Plans to bring two small pickups to the U.S. have been put on hold again by the manufacturer. Mahindra & Mahindra, an Indian company that already builds small pickups in India with exports to Australia, announced plans back in 2009 to bring the trucks to the U.S. in its efforts to become a global company.
At the time, Mahindra struck a deal with Global Vehicles USA, a Georgia-based company set up to distribute the trucks here. Global Vehicles said it arranged over 300 dealers to sell the trucks and announced a launch date of early 2010. That time has since passed and arrival of the pickups does not appear imminent.
Global Vehicles claims Mahindra is responsible for delaying the introduction of the trucks. The company’s chief executive officer John Perez did not mince words in a press release, accusing Mahindra officials of not being truthful.
“Nearly 350 dealers have been ready to sell Mahindra trucks for more than three years,” said Perez. “If Mahindra executives were being truthful when they said that the trucks would be on sale by the end of the year, they should honor that commitment so dealers can start earning back the tens of millions of dollars they have invested in the brand.
“Binding arbitration will decide if Mahindra lied to Global Vehicles and our dealers about the status of the trucks and whether they broke the law when they attempted to arbitrarily terminate our distribution contract,” Perez added. “In the meantime, Mahindra is legally – and morally – obligated to conduct business as usual.”
According to Global Vehicles, Mahindra used an escape clause in the contract that allowed it to walk away from the contract if the vehicles had not achieved U.S. safety and emissions standards by June 11, 2010. Mahindra announced in August the vehicles had passed and could be sold in the U.S.
Global Vehicles invoked an arbitration clause in the distribution contract on June 11, claiming the clause forced both companies to continue to honor the agreement while any dispute – in this case the lack of EPA approval – is resolved. Once Mahindra tried to get out of the deal, a federal lawsuit was filed by Global Vehicles.
“Any suggestion that the arbitration process or the federal lawsuit we were forced to file to protect our rights are responsible for the delay in bringing trucks to the United States is patently not true,” Perez said. “If Mahindra’s trucks are ready to sell, they should continue performing their obligations under the distributor agreement just like we have. If dealers start to doubt Mahindra's integrity, they don’t stand a chance of earning the trust of American consumers.”
Mahindra has only issued a brief statement saying, “the contract with Global Vehicles has expired. In light of this fact, Mahindra will be contacting U.S. dealers to make other arrangements for distribution.”
Based on an Australian model, Mahindra said the truck has a 2,633-lb. payload rating. It will be offered in 2- and 4-door versions, both powered by a 140-hp., 2.2L 4-cyl. diesel mated to a 6-spd. automatic transmission. WardsAuto.com reported a projected combined city-highway fuel economy of 30 mpg, and says the truck will be offered in 2- and 4-wheel drive.

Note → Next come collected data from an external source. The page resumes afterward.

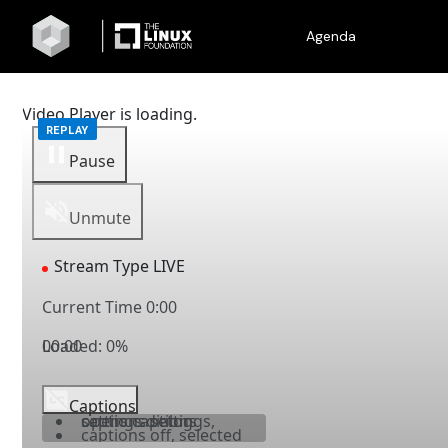
Agenda
Video Player is loading.
Pause
Unmute
Stream Type
LIVE
Current Time
0:00
Loaded
00:00
:
0%
Captions
captions settings
, opens captions settings dialog
captions off
, selected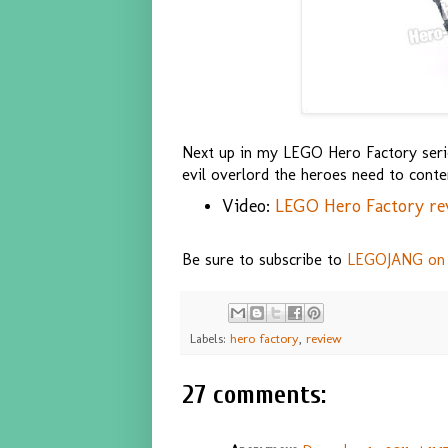
Next up in my LEGO Hero Factory serie
evil overlord the heroes need to conte
Video:
LEGO Hero Factory re
Be sure to subscribe to
LEGOJANG on
Labels:
hero factory
,
review
27 comments: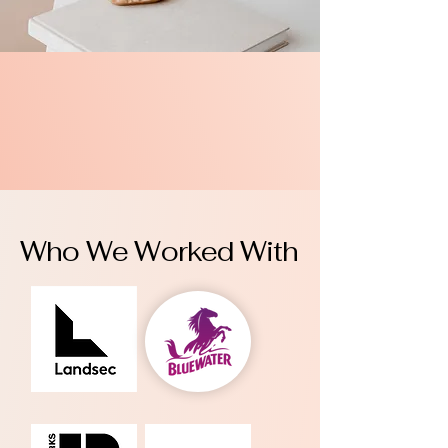
Who We Worked With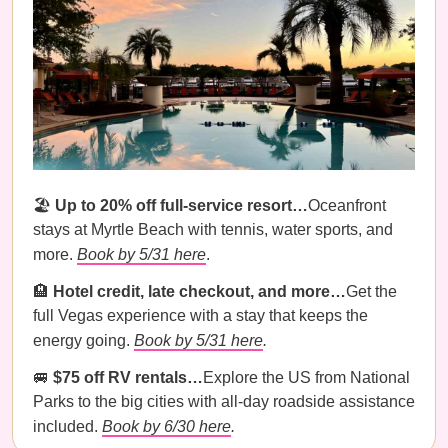
🏖️
Up to 20% off full-service resort…
Oceanfront
stays at Myrtle Beach with tennis, water sports, and
more.
Book by 5/31 here
.
🏨
Hotel credit, late checkout, and more…
Get the
full Vegas experience with a stay that keeps the
energy going.
Book by 5/31 here
.
🚐
$75 off RV rentals…
Explore the US from National
Parks to the big cities with all-day roadside assistance
included.
Book by 6/30 here
.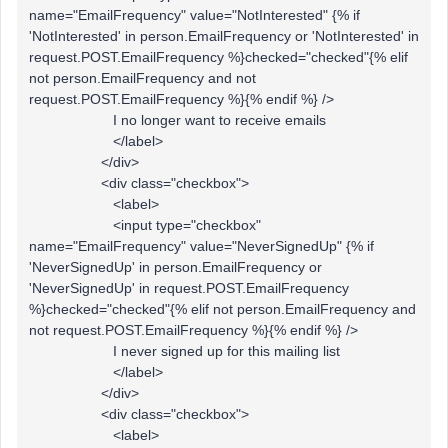
name="EmailFrequency" value="NotInterested" {% if
'NotInterested' in person.EmailFrequency or 'NotInterested' in
request.POST.EmailFrequency %}checked="checked"{% elif
not person.EmailFrequency and not
request.POST.EmailFrequency %}{% endif %} />
I no longer want to receive emails
</label>
</div>
<div class="checkbox">
<label>
<input type="checkbox"
name="EmailFrequency" value="NeverSignedUp" {% if
'NeverSignedUp' in person.EmailFrequency or
'NeverSignedUp' in request.POST.EmailFrequency
%}checked="checked"{% elif not person.EmailFrequency and
not request.POST.EmailFrequency %}{% endif %} />
I never signed up for this mailing list
</label>
</div>
<div class="checkbox">
<label>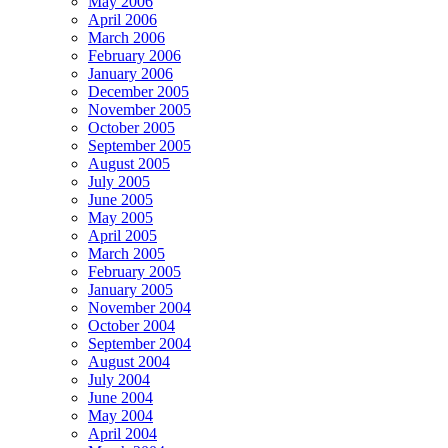
May 2006
April 2006
March 2006
February 2006
January 2006
December 2005
November 2005
October 2005
September 2005
August 2005
July 2005
June 2005
May 2005
April 2005
March 2005
February 2005
January 2005
November 2004
October 2004
September 2004
August 2004
July 2004
June 2004
May 2004
April 2004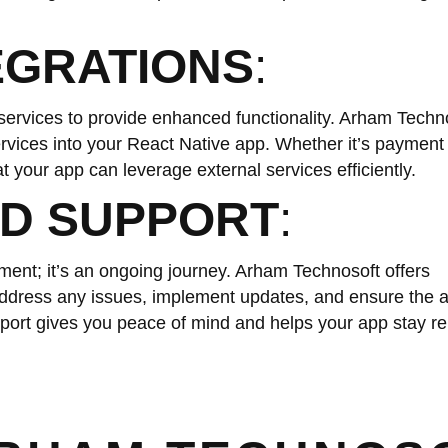
EGRATIONS
:
y services to provide enhanced functionality. Arham Techn
ervices into your React Native app. Whether it’s paymen
at your app can leverage external services efficiently.
D SUPPORT
:
ent; it’s an ongoing journey. Arham Technosoft offers
ddress any issues, implement updates, and ensure the 
ort gives you peace of mind and helps your app stay rel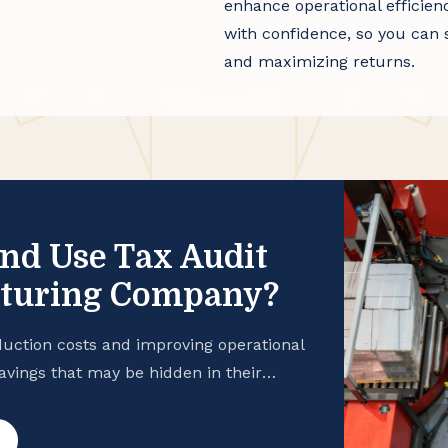
enhance operational efficien
with confidence, so you can 
and maximizing returns.
and Use Tax Audit
cturing Company?
uction costs and improving operational
savings that may be hidden in their
 manufacturing business is taking
hance your cash flow, consider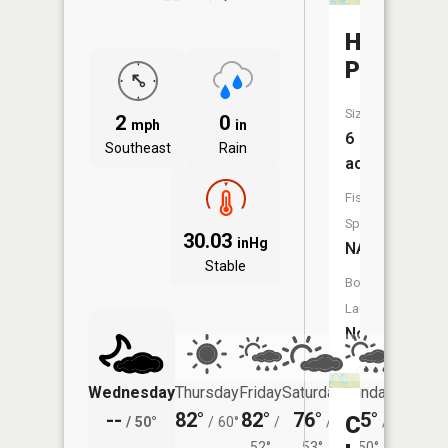
Hare
Pond
Size:
2
0
mph
in
6
Southeast
Rain
acres
Fish
Species:
30.03
inHg
NA
Stable
Boat
Launch:
No
Wednesday
Thursday
Friday
Saturday
Sunday
Monda
--
82°
82°
76°
75°
75°
Coral
/
50°
/
60°
/
/
/
/
52°
53°
50°
50°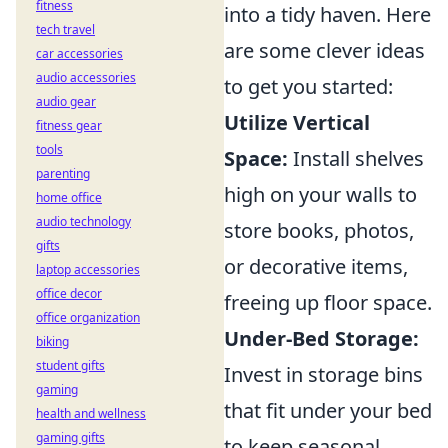
fitness
into a tidy haven. Here
tech travel
are some clever ideas
car accessories
audio accessories
to get you started:
audio gear
Utilize Vertical
fitness gear
tools
Space:
Install shelves
parenting
high on your walls to
home office
audio technology
store books, photos,
gifts
or decorative items,
laptop accessories
office decor
freeing up floor space.
office organization
Under-Bed Storage:
biking
student gifts
Invest in storage bins
gaming
that fit under your bed
health and wellness
gaming gifts
to keep seasonal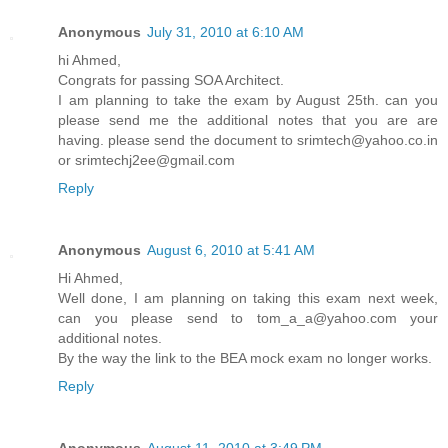
Anonymous
July 31, 2010 at 6:10 AM
hi Ahmed,
Congrats for passing SOA Architect.
I am planning to take the exam by August 25th. can you
please send me the additional notes that you are are
having. please send the document to srimtech@yahoo.co.in
or srimtechj2ee@gmail.com
Reply
Anonymous
August 6, 2010 at 5:41 AM
Hi Ahmed,
Well done, I am planning on taking this exam next week,
can you please send to tom_a_a@yahoo.com your
additional notes.
By the way the link to the BEA mock exam no longer works.
Reply
Anonymous
August 11, 2010 at 3:49 PM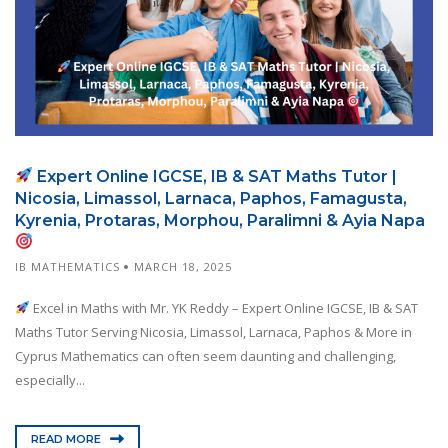
Expert Online IGCSE, IB & SAT Maths Tutor |
Nicosia, Limassol, Larnaca, Paphos, Famagusta,
Kyrenia, Protaras, Morphou, Paralimni & Ayia Napa
IB MATHEMATICS
MARCH 18, 2025
Excel in Maths with Mr. YK Reddy – Expert Online IGCSE, IB & SAT
Maths Tutor Serving Nicosia, Limassol, Larnaca, Paphos & More in
Cyprus Mathematics can often seem daunting and challenging,
especially...
READ MORE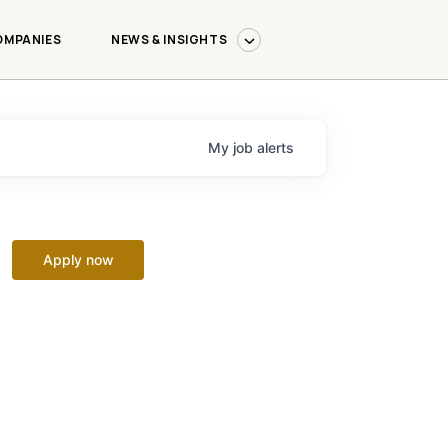
OMPANIES
NEWS & INSIGHTS
My
job
alerts
Apply now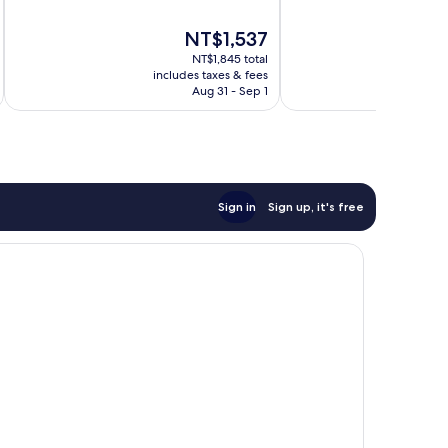
10,
10,
Very
1,016
The
NT$1,537
Good,
reviews
price
1,368
NT$1,845 total
is
reviews
includes taxes & fees
inc
NT$1,537
Aug 31 - Sep 1
Sign in
Sign up, it's free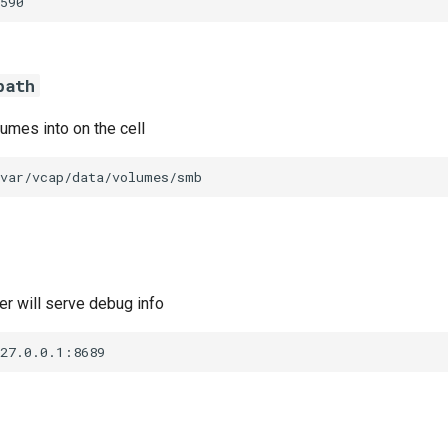
590
path
umes into on the cell
/var/vcap/data/volumes/smb
r will serve debug info
127.0.0.1:8689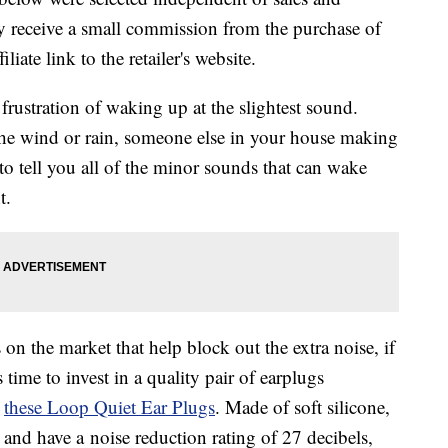
 receive a small commission from the purchase of
liate link to the retailer's website.
 frustration of waking up at the slightest sound.
the wind or rain, someone else in your house making
o tell you all of the minor sounds that can wake
t.
on the market that help block out the extra noise, if
 time to invest in a quality pair of earplugs
e
these
Loop Quiet Ear Plugs
. Made of soft silicone,
e and have a
noise reduction rating of 27 decibels,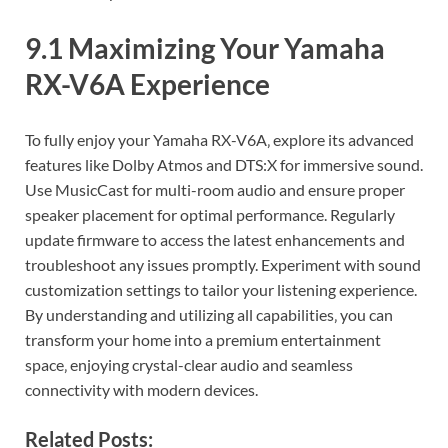
9.1 Maximizing Your Yamaha
RX-V6A Experience
To fully enjoy your Yamaha RX-V6A‚ explore its advanced
features like Dolby Atmos and DTS:X for immersive sound.
Use MusicCast for multi-room audio and ensure proper
speaker placement for optimal performance. Regularly
update firmware to access the latest enhancements and
troubleshoot any issues promptly. Experiment with sound
customization settings to tailor your listening experience.
By understanding and utilizing all capabilities‚ you can
transform your home into a premium entertainment
space‚ enjoying crystal-clear audio and seamless
connectivity with modern devices.
Related Posts:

According to Global Vehicles, it has nearly 350 dealers lined up in 49 states with more than $120 million already invested and millions more set aside to purchase inventory. In statements to the Associated Press, Perez hinted at the fact that Mahindra thought it could only sell “maybe 5,000 to 6,000 vehicles a year” in the U.S. With so many dealers lined up, he implied Mahindra is not interested in working with a third party.
A Mahindra spokesperson told the Associated Press the company is “still interested in getting into the U.S. We don’t want to turn this into a war of words.”
I guess we’ll have to wait until the court case for a conclusion, but I wouldn’t count on seeing the Indian pickups anytime soon, if ever at all.